SPÖ-Energiesprecher Alois Schroll ortet „Uneinigkeit und hektischen Aktionismus“ bei der Regierung, nachdem man es zwei Jahre lang verabsäumt habe, den Ausstieg aus russischen Gas voranzutreiben. „ÖVP und Grüne sollen sich einmal auf einen Vorschlag einigen, erst dann kann man seriös darüber reden“, so Schroll. „Alles andere sind Wünsche an den Osterhasen.“

Die FPÖ befürchtet hingegen bei einem Ausstieg „eine Vervielfachung des Gaspreises“, ein Anheizen der Inflation und weitere Einbußen bei der Wettbewerbsfähigkeit heimischer Betriebe.
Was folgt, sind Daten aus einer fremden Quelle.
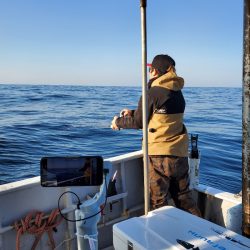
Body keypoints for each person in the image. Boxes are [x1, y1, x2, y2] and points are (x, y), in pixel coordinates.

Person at [110, 54, 201, 217]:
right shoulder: (177, 93)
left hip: (159, 156)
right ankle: (200, 228)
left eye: (150, 69)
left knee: (158, 201)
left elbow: (139, 123)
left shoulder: (152, 93)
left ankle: (163, 238)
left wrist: (118, 122)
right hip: (179, 154)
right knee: (184, 198)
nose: (149, 72)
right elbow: (161, 115)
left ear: (154, 71)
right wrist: (132, 112)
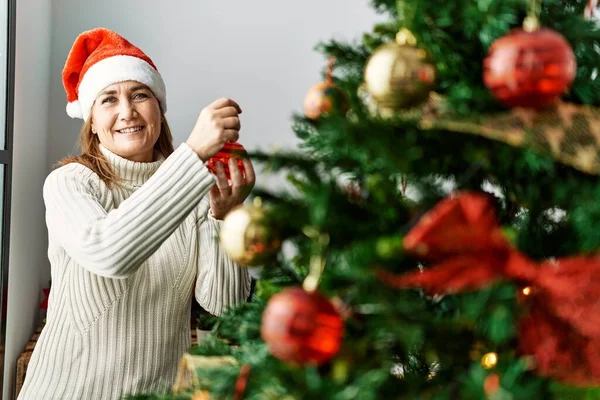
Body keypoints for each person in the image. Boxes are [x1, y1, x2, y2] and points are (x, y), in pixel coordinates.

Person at [18, 27, 254, 400]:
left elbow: (226, 306)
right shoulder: (71, 183)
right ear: (92, 121)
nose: (127, 111)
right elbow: (109, 253)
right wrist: (192, 154)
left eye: (140, 94)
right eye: (108, 99)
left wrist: (225, 217)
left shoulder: (192, 189)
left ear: (158, 108)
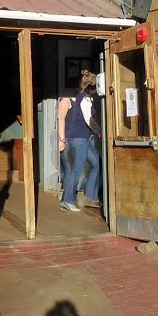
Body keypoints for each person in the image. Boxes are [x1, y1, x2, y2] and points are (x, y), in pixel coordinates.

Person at [58, 69, 102, 212]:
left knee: (96, 163)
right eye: (96, 86)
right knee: (76, 170)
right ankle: (66, 201)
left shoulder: (84, 98)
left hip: (85, 138)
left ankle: (90, 196)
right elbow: (88, 119)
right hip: (79, 138)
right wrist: (100, 131)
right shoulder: (82, 99)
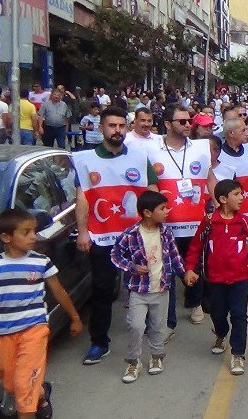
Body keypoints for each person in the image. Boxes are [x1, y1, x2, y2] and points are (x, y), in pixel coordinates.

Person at [0, 209, 82, 418]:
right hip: (5, 333)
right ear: (6, 237)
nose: (33, 236)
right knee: (8, 382)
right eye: (26, 232)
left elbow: (58, 291)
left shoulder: (41, 262)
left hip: (34, 329)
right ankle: (42, 392)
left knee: (24, 387)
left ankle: (30, 407)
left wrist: (75, 318)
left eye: (33, 231)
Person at [74, 106, 157, 365]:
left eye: (121, 126)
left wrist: (153, 226)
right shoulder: (85, 159)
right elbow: (82, 199)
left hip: (136, 236)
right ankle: (99, 342)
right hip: (102, 238)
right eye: (112, 126)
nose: (117, 131)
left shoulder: (140, 156)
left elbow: (152, 191)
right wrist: (84, 231)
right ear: (101, 129)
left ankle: (151, 330)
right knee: (102, 289)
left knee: (146, 285)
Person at [183, 179, 248, 376]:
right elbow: (195, 248)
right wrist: (190, 269)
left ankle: (238, 353)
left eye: (242, 193)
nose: (242, 198)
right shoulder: (208, 222)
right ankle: (221, 334)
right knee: (217, 314)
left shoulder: (244, 222)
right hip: (215, 281)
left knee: (240, 316)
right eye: (237, 194)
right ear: (223, 199)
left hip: (239, 280)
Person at [146, 107, 216, 329]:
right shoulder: (151, 149)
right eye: (182, 121)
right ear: (167, 124)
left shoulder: (200, 148)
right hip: (166, 223)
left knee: (192, 264)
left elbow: (210, 178)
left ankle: (195, 302)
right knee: (166, 268)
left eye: (190, 121)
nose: (188, 125)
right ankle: (167, 316)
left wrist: (216, 203)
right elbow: (150, 184)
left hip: (195, 220)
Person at [109, 190, 186, 383]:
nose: (167, 210)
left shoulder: (166, 232)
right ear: (147, 212)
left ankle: (156, 357)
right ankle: (133, 362)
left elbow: (175, 257)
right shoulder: (130, 234)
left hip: (161, 289)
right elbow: (115, 255)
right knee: (135, 326)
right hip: (139, 290)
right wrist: (132, 267)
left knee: (158, 327)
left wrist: (185, 274)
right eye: (162, 208)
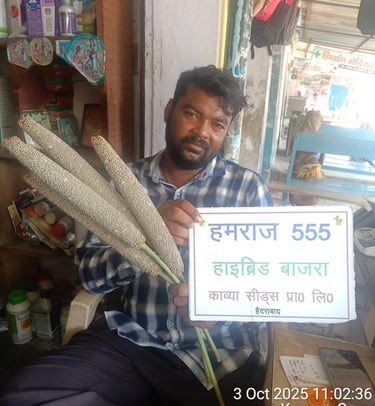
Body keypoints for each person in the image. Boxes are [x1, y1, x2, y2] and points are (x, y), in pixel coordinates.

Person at [0, 65, 273, 405]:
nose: (202, 131)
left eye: (217, 124)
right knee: (20, 395)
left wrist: (221, 307)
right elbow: (90, 275)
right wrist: (141, 239)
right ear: (169, 110)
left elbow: (269, 287)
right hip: (132, 343)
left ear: (227, 131)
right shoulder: (124, 181)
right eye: (192, 113)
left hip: (220, 355)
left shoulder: (247, 189)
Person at [290, 110, 323, 206]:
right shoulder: (319, 138)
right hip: (313, 175)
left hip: (296, 173)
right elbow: (321, 162)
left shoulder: (297, 134)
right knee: (319, 173)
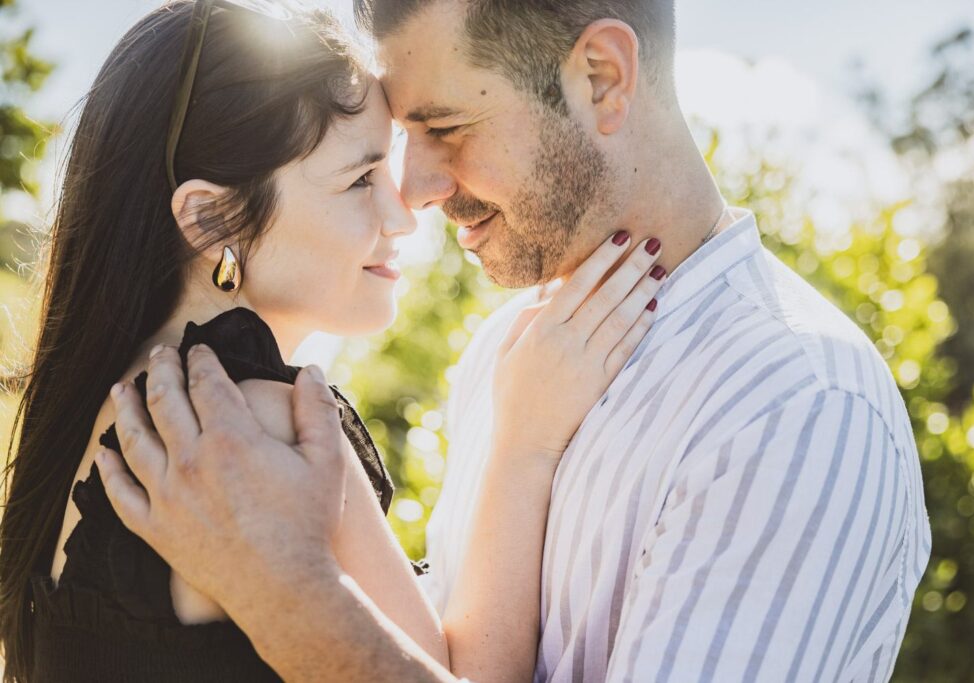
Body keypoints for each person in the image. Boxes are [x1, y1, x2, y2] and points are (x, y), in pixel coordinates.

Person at [97, 0, 933, 681]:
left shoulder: (792, 406)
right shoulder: (507, 351)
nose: (414, 192)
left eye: (447, 125)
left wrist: (295, 605)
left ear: (603, 78)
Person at [0, 2, 665, 681]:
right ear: (210, 218)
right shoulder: (259, 423)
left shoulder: (103, 410)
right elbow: (464, 672)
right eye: (359, 179)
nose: (402, 213)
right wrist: (524, 443)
Gewessler habe es sich „offenbar zum Ziel gesetzt“, die Energiepreise noch „weiter explodieren zu lassen und damit unseren Wirtschafts- und Industriestandort vollends gegen die Wand zu fahren“, so FPÖ-Energie- und -Wirtschaftssprecher Axel Kassegger: Mit dem „Verteufeln fossiler Energieträger“ und „einer hysterischen Klimapolitik“ müsse Schluss ein.

NEOS-Energiesprecherin Karin Doppelbauer kritisierte die Regierung, die „seit zwei Jahren nicht willens und nicht fähig“ sei, den Ausstieg aus den Verträgen auf den Weg zu bringen. Man dürfe keine Zeit mehr verlieren, schon in der nächsten Nationalratssitzung könne man die entsprechenden Regelungen auf den Weg zu bringen.